• [WHAT YOU SHOULD DO]
Please copy the listing below word for word, starting at the line containing "Document page, 1654x1241 pixels." and ending at the line containing "text_box По сути", both included.

• [INFORMATION SUPPLIED]
+++++
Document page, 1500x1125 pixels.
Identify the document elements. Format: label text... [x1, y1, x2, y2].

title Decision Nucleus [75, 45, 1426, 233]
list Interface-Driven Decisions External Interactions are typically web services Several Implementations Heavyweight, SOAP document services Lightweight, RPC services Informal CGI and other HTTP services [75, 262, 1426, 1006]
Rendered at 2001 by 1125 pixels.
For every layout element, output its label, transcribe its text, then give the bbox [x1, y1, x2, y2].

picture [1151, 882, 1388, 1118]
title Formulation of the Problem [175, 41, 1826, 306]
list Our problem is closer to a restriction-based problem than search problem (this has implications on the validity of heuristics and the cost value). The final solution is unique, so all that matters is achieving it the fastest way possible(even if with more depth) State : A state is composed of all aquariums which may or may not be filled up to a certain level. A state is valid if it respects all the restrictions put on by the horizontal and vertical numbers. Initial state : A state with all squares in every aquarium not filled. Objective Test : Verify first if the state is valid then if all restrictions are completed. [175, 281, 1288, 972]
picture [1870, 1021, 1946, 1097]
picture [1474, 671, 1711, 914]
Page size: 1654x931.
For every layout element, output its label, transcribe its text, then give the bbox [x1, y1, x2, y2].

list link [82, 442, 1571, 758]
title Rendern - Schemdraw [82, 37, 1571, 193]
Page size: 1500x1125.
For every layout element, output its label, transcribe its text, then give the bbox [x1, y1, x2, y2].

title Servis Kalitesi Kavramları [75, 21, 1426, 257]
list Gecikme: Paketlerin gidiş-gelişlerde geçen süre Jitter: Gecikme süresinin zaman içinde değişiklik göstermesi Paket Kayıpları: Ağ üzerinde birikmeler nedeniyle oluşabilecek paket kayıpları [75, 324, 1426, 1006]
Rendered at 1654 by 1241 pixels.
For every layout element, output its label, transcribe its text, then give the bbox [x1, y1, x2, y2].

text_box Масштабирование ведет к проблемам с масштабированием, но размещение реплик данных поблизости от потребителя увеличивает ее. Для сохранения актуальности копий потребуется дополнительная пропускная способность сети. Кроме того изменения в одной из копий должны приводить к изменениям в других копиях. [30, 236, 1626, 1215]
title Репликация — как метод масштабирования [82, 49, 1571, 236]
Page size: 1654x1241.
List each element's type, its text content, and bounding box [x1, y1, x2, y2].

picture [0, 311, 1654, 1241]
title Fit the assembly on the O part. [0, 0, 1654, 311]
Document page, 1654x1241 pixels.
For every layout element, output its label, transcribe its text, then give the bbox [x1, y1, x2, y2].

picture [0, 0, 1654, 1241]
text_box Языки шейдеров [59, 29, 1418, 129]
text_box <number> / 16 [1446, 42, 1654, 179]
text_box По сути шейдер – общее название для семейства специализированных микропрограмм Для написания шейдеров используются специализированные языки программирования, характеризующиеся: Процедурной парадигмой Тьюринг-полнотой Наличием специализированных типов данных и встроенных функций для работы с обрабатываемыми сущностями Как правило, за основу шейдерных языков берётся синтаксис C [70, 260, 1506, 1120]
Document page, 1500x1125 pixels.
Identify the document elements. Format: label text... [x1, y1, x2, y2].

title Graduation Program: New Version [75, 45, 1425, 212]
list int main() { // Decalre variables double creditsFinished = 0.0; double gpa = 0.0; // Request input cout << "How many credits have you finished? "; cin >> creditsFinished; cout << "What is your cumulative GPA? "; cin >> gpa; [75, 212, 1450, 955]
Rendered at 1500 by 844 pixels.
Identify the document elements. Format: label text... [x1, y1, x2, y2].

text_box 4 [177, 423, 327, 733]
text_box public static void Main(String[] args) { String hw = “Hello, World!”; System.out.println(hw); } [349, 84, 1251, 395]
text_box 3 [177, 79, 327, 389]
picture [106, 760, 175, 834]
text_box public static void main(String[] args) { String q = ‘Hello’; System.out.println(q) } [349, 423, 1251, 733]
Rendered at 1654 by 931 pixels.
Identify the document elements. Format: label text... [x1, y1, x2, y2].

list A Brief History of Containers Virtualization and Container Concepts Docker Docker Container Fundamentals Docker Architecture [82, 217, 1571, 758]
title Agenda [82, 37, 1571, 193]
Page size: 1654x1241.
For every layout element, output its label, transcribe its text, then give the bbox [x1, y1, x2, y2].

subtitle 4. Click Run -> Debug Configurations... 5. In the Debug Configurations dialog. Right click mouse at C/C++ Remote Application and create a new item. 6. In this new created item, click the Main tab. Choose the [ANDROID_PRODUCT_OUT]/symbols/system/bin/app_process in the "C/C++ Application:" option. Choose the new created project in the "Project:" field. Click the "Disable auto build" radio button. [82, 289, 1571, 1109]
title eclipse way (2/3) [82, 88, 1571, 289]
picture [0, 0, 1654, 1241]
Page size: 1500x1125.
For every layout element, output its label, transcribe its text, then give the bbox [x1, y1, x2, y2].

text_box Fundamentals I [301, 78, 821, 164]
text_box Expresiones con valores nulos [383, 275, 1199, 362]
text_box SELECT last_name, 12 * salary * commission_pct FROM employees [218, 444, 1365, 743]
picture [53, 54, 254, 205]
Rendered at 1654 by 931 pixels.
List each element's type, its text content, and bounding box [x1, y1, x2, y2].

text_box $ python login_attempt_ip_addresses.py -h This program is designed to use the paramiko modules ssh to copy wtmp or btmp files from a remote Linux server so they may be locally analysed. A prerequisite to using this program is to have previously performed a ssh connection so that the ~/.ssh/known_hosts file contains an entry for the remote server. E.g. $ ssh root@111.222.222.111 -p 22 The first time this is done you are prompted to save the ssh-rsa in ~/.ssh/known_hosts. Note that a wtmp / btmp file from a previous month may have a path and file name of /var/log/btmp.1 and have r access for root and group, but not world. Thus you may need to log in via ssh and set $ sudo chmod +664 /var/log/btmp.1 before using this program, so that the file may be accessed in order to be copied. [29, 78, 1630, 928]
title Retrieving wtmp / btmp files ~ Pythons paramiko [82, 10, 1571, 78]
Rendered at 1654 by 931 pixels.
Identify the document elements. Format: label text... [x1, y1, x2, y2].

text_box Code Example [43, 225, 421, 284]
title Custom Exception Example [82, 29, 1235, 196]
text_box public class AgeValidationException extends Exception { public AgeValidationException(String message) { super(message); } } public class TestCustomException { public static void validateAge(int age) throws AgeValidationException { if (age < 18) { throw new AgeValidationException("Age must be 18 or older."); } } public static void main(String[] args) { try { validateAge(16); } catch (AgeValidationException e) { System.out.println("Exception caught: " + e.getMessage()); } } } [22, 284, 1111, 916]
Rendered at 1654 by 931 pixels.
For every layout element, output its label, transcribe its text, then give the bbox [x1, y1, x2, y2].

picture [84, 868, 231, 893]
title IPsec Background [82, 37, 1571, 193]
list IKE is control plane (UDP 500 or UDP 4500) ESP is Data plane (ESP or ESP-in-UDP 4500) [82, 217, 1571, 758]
+++++
• [WRITTEN ANSWER]
Document page, 1654x1241 pixels.
For every layout element, output its label, transcribe its text, then give the bbox [x1, y1, x2, y2].

picture [0, 0, 1654, 1241]
text_box Языки шейдеров [59, 29, 1418, 129]
text_box <number> / 16 [1446, 42, 1654, 179]
text_box По сути шейдер – общее название для семейства специализированных микропрограмм Для написания шейдеров используются специализированные языки программирования, характеризующиеся: Процедурной парадигмой Тьюринг-полнотой Наличием специализированных типов данных и встроенных функций для работы с обрабатываемыми сущностями Как правило, за основу шейдерных языков берётся синтаксис C [70, 260, 1506, 1120]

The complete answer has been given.